The primary reason dogs bark (especially when you're not at home) is simply boredom. They may be cooped up in the house or they may have a big, fenced in backyard to play in. Dogs still get bored, and, like humans do, they need diversions from boredom.
This is especially true for dogs that are chained up. It doesn't take long before the grassy patch around their doghouse has been beaten to dirt. They've got a ten foot circle to pace and their toys have fallen out of reach. At that point, they look for anything that might entertain them a bit.
They'll bark at squirrels bounding through the trees above them. They'll shout out to the mailman to come play with them.
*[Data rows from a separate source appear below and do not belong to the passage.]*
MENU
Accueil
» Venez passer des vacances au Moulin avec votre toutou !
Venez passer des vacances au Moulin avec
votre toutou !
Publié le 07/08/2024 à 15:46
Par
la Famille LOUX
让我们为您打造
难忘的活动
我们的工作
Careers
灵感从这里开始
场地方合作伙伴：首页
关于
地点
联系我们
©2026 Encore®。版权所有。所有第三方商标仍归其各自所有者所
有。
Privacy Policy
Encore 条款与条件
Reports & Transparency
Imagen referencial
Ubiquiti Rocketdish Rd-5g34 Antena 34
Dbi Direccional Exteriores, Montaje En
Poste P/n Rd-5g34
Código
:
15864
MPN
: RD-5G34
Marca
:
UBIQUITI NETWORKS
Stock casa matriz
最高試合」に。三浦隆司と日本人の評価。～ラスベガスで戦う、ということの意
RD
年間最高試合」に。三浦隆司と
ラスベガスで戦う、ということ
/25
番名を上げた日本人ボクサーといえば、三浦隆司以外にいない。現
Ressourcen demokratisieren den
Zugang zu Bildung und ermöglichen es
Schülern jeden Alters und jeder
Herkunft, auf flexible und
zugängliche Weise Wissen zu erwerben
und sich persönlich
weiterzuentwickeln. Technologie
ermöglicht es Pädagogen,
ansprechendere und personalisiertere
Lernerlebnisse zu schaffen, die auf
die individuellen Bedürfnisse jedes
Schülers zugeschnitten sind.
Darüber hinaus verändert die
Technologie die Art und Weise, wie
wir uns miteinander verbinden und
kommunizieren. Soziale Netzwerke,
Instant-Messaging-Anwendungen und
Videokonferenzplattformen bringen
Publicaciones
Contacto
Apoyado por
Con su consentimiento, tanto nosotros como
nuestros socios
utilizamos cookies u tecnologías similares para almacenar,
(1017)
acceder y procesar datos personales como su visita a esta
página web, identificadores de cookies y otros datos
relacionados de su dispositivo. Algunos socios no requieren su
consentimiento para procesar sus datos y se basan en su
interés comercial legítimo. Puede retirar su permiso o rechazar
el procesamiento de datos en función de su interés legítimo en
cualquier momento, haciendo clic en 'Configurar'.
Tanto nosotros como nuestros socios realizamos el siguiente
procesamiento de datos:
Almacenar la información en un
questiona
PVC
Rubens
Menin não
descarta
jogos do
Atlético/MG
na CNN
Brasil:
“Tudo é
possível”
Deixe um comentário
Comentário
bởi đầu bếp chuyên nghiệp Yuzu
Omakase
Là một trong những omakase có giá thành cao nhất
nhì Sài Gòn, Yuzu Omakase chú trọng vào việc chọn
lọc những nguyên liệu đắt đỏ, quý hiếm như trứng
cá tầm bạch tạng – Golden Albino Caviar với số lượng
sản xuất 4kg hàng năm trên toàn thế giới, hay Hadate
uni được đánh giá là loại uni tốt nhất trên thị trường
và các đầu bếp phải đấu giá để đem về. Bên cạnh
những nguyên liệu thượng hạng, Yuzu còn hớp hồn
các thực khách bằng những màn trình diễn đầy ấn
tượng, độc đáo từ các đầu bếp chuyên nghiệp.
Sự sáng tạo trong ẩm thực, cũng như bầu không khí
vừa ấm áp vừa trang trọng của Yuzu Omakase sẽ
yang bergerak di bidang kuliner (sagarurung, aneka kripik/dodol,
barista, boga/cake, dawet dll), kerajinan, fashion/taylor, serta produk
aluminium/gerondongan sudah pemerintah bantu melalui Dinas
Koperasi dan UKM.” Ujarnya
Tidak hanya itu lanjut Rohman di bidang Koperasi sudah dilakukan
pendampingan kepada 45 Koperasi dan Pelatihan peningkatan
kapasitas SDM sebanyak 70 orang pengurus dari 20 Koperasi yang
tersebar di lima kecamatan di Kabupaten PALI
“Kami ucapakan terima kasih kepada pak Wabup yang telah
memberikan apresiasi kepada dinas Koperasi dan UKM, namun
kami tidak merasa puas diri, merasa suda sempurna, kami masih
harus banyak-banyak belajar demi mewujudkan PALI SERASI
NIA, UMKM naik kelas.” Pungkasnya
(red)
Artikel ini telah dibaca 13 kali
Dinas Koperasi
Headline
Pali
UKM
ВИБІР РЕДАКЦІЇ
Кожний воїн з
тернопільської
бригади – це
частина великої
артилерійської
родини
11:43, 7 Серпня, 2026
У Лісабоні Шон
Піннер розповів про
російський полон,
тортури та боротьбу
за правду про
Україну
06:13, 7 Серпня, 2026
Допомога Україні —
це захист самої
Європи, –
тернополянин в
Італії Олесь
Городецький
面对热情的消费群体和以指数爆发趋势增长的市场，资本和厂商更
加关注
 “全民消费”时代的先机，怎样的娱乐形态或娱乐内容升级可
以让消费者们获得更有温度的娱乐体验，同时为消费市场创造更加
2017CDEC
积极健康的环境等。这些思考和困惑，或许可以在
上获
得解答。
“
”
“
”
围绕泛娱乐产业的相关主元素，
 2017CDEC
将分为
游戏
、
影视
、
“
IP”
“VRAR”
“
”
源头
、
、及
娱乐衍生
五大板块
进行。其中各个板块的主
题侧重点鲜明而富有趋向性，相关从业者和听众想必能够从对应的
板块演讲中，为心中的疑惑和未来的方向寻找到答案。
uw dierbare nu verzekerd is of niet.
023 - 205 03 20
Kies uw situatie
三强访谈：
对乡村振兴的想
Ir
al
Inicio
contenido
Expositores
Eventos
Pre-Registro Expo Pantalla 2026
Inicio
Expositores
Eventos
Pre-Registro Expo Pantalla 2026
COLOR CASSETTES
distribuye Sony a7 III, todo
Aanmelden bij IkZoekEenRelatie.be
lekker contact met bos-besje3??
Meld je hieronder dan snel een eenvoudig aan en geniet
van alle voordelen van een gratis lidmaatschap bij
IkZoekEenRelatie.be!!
They'll even yip it up over a simple bug wandering by.
Bored dogs bark.
Like Us, They Need To Communicate…
Another major reason dogs bark is, of course, that they need something. If your dog is standing at the back door, doing the tinkle two-step and barking, it's pretty easy to figure out he needs something.
Your dog might bark to announce physical needs like bathroom breaks, food and water, or even the need for exercise. But he might bark for some more emotional needs.
Puppies will often bark when they feel lonely. This doesn't only happen when you leave the house. Sometimes pups will bark just because you left the room.
If you have a small dog and she's barking at a knock at the door, she might be frightened. She may just be telling you, “There's something on the other side of that door and, judging by the sound, it's big!”
If your dog isn't barking because he's bored or because he needs something, he's likely barking because he considers it his duty to protect his master's domain. He'll yell at the mail carrier, give a warning to other dogs wandering by with their owners, and, of course, he'll really bark it up for those nasty neighbor kids who poke sticks through the fence and laugh at him.
You get the idea. There are a lot of reasons your dog might be barking. When it comes to stopping dog barking, getting angry at him isn't going to help. You need to find out what's making him bark. That's the first step, and critical one.
Creating a quiet existence will be much easier for you when you can tailor the training to the exact problem. That's the way to be effective, and that's the way to stop a barking dog.